## TRECHO DA FONTE
┄┄┄┄┄┄┄┄┄┄

Bandeira - Pelo contrário. A Constituição diz expressamente que a pena pelo crime de responsabilidade fica limitada a perda do cargo com inabilitação para cargos públicos por oito anos. Essa inabilitação é a pena máxima. Entendo que entre a absolvição e a pena máxima pode existir uma dosimetria.

Por que houve essa divisão?

O regimento diz que qualquer proposição pode ser objeto de um destaque. O que é um destaque? É recortar um texto da proposição e votar separadamente. A bancada do PT apresentou um requerimento de destaque, que é um direito dela. É previsto no regimento, é automático.

Entendo que não cabia ao presidente Lewandowski rejeitar o requerimento. Uma vez apresentado, deve ser submetido. O quesito do impeachment pode ser considerado proposição? Entendo que sim, porque proposição é toda matéria submetida à deliberação do plenário.

Mas por que isso foi discutido só no fim do processo? Pareceu que encontraram um jeitinho de última hora..

Foi uma ideia da bancada do PT que não havia sido formalmente apresentada. Também não é todo dia que tem impeachment. Na primeira vez que isso começou a ser ventilado em conversas com senadores, tomei a iniciativa de pedir um parecer da consultoria legislativa do Senado para saber se meu entendimento pessoal seria corroborado por outros órgãos da Casa. O parecer (a favor) chegou às minhas mãos na véspera da votação.

Quando esse destaque surgiu?

┄┄┄┄┄┄┄┄┄┄

Linhas do conjunto de dados

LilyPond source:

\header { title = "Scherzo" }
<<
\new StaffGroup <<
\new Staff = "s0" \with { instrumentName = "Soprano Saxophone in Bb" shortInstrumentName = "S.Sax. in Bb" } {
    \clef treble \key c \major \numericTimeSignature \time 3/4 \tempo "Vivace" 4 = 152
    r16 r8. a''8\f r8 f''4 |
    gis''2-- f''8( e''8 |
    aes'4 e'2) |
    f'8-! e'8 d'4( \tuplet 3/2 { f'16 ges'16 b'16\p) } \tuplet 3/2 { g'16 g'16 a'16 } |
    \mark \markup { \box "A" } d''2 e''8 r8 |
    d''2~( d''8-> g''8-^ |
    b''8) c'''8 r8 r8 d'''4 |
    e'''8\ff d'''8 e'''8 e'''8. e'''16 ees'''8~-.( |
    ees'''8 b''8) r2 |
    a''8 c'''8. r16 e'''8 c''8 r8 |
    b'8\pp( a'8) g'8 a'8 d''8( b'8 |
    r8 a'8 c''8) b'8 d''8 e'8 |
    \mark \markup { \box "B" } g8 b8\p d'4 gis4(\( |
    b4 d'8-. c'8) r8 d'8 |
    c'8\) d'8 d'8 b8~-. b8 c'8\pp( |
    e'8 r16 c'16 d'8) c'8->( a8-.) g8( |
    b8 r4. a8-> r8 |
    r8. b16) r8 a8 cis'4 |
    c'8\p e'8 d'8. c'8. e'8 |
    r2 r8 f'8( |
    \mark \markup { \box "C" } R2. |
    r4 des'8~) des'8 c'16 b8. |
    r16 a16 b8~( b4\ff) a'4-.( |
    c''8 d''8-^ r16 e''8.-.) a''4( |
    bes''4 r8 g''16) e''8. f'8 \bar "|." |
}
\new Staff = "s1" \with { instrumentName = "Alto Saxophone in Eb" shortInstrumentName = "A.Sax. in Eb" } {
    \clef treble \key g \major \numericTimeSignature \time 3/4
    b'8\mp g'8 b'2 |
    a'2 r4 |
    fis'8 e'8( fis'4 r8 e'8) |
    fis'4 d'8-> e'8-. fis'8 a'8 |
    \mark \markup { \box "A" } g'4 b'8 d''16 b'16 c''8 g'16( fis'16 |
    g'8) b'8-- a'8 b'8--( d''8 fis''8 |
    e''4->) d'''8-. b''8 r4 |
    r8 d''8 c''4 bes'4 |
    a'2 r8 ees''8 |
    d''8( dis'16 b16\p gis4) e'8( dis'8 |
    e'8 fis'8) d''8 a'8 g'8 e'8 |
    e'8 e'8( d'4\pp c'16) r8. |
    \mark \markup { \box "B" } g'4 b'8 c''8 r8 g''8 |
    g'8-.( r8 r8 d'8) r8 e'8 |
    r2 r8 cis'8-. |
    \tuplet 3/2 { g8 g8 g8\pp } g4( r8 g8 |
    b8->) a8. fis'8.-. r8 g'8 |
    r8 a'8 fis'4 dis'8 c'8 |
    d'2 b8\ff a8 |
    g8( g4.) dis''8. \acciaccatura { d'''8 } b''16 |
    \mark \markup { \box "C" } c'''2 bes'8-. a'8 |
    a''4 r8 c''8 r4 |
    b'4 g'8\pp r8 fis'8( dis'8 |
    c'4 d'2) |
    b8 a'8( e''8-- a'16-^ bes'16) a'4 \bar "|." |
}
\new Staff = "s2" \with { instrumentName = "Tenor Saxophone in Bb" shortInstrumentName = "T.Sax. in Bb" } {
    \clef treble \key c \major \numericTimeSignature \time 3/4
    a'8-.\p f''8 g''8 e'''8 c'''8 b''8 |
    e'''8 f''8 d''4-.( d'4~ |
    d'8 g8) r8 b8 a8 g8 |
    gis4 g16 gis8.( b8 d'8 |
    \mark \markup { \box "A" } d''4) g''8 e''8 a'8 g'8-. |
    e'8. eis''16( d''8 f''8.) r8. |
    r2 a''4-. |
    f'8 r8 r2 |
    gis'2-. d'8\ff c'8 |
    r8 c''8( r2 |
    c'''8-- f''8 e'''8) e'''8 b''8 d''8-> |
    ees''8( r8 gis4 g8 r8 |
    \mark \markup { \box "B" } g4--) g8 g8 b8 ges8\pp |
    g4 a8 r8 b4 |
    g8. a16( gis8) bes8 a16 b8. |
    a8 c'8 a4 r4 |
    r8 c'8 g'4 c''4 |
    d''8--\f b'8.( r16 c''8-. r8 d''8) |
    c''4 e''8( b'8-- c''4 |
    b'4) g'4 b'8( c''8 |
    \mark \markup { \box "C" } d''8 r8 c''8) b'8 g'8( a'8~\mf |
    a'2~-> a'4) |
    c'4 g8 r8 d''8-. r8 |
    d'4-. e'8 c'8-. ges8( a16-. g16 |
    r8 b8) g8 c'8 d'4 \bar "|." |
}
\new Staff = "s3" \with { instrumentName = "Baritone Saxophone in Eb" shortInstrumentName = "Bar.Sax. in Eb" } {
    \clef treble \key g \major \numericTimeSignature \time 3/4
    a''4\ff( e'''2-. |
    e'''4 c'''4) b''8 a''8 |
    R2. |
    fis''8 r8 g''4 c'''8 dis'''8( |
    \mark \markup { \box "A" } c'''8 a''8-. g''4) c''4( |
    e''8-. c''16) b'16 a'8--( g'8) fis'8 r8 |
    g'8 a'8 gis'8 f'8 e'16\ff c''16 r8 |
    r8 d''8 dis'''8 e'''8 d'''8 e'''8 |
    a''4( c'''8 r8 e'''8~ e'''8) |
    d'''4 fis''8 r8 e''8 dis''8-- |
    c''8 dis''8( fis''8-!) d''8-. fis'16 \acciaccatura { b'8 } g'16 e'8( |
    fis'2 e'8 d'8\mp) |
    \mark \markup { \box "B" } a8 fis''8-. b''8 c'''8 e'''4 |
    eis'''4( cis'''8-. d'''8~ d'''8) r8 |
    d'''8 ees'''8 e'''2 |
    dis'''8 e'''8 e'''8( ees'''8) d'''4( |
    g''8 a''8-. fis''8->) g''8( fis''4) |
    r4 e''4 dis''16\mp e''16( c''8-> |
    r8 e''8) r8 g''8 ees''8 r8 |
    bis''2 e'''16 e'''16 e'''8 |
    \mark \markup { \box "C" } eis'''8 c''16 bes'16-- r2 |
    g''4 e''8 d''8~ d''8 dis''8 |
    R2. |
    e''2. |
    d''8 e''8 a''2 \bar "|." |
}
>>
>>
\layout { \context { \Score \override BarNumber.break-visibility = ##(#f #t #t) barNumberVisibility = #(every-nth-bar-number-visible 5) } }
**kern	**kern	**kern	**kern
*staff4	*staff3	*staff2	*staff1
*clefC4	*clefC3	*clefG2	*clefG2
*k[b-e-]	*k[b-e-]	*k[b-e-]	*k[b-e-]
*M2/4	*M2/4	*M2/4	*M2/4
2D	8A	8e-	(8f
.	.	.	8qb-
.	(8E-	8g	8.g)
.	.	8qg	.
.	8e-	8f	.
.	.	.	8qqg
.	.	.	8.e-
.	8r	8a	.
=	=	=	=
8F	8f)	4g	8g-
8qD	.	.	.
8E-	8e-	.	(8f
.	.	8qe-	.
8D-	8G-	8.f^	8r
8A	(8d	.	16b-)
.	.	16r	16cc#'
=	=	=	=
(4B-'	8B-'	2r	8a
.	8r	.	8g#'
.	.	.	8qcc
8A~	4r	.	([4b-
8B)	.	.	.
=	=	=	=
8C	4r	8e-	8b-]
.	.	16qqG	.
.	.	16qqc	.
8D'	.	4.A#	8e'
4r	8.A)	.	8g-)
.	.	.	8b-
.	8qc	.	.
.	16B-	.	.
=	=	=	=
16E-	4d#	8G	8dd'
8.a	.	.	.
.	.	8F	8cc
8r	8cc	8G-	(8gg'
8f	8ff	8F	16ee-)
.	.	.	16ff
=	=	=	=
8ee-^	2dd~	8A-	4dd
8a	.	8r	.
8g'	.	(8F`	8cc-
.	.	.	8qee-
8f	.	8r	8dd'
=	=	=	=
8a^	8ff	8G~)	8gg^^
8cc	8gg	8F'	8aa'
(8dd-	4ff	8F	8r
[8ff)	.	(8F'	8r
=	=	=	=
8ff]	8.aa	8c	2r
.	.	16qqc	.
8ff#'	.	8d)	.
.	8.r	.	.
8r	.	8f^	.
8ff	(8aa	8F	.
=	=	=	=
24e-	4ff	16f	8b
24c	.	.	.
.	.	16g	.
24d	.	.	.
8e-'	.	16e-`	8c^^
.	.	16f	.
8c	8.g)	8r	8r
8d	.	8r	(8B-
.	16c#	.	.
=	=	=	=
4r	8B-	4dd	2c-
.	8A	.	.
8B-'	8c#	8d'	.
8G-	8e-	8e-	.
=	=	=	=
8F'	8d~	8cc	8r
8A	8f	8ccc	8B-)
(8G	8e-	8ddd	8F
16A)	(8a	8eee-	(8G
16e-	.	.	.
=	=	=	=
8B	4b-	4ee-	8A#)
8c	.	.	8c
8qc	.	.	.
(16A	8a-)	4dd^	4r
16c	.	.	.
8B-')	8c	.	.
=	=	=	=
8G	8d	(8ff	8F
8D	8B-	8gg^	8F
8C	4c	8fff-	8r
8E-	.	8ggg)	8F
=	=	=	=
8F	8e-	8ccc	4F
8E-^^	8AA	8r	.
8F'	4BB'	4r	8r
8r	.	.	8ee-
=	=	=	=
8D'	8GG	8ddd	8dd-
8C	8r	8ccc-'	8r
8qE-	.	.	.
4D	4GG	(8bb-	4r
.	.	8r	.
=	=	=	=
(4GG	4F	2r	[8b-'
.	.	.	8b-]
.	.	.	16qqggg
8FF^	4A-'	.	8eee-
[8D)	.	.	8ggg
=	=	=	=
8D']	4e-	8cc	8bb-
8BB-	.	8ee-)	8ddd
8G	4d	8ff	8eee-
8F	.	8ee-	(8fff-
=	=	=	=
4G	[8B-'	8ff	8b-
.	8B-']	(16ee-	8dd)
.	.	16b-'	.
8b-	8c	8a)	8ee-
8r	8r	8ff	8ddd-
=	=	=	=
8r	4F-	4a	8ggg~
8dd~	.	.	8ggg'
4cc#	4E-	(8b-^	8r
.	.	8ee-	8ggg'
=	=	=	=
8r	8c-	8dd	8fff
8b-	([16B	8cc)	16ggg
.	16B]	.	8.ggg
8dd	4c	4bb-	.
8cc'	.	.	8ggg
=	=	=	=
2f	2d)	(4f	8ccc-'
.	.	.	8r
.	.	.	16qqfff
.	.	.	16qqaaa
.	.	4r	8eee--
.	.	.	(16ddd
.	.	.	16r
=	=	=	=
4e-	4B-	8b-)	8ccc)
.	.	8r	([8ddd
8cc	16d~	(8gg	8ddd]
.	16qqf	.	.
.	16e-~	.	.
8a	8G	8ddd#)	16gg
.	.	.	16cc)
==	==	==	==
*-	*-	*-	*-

┄┄┄┄┄┄┄┄┄┄

## O QUE FAZER
A - Reescreva em forma de lista o parágrafo do texto sobre o impeachment que começa com "O regimento diz que", mantendo os fatos principais.
B - Prossiga com o texto sobre o impeachment a partir do ponto em que ele termina.
A listagem não tem nenhum papel no que se pede aqui.

## OS RESULTADOS
A -
- Pelo regimento, qualquer proposição pode ser objeto de destaque.
- Destaque é recortar um texto da proposição e votá-lo separadamente.
- A bancada do PT apresentou um requerimento de destaque, o que é um direito dela.
- Esse requerimento é previsto no regimento e é automático.

B -
Na abertura da sessão desta quarta, apareceu o requerimento do senador Humberto Costa (PT-PE) apresentando o destaque. Neste momento o ministro Lewandowski virou para mim e disse: 'Eu posso aceitar isso?'. Eu mostrei para ele o parecer (da consultoria legislativa), ele leu o regimento interno, as disposições aplicáveis e entendeu que era o caso de admitir. Acho muito importante salientar que a própria lei do impeachment, na sua redação original, lá em 1950, previa primeiro votar a a perda do cargo e, depois, a inabilitação.

Então o presidente Lewandowski não chegou à sessão com decisão tomada?

Tenho certeza que foi tomada na hora.

Fala-se que o Renan Calheiros (PMDB-AL), presidente do Senado, teria articulado a aprovação da medida.

Ele nunca pediu isso a mim. Quando, na véspera da votação, terça (30), eu soube que poderia haver algo nesse sentido, procurei manter o presidente Renan Calheiros informado. Não pareceu que ele estivesse sabendo ou articulando.

O senador Fernando Collor fala em dois pesos e duas medidas em relação ao caso dele, em 1992.

Nem tanto. O episódio do Collor reforça essa tese: ele renunciou e não tinha mais que se falar em pena de perda de cargo. O Senado deliberou separadamente sobre a pena de inabilitação. E o que fizemos agora foi isso: deliberar separadamente.

Na sua opinião, com essa decisão do Senado, Dilma pode disputar eleições?

Não é minha competência me manifestar sobre elegibilidade. Entendo que ela (Dilma) pode assumir cargo de confiança, mas disputar eleição talvez não. Isso dependerá se o tribunal eleitoral entender que, nesse caso concreto, o Senado funcionou como órgão judicial. O termo da lei é ser condenado por decisão colegiada de órgão judicial. Se entenderem que o Senado funciona de fato como órgão judicial, me parece que ela estaria inelegível.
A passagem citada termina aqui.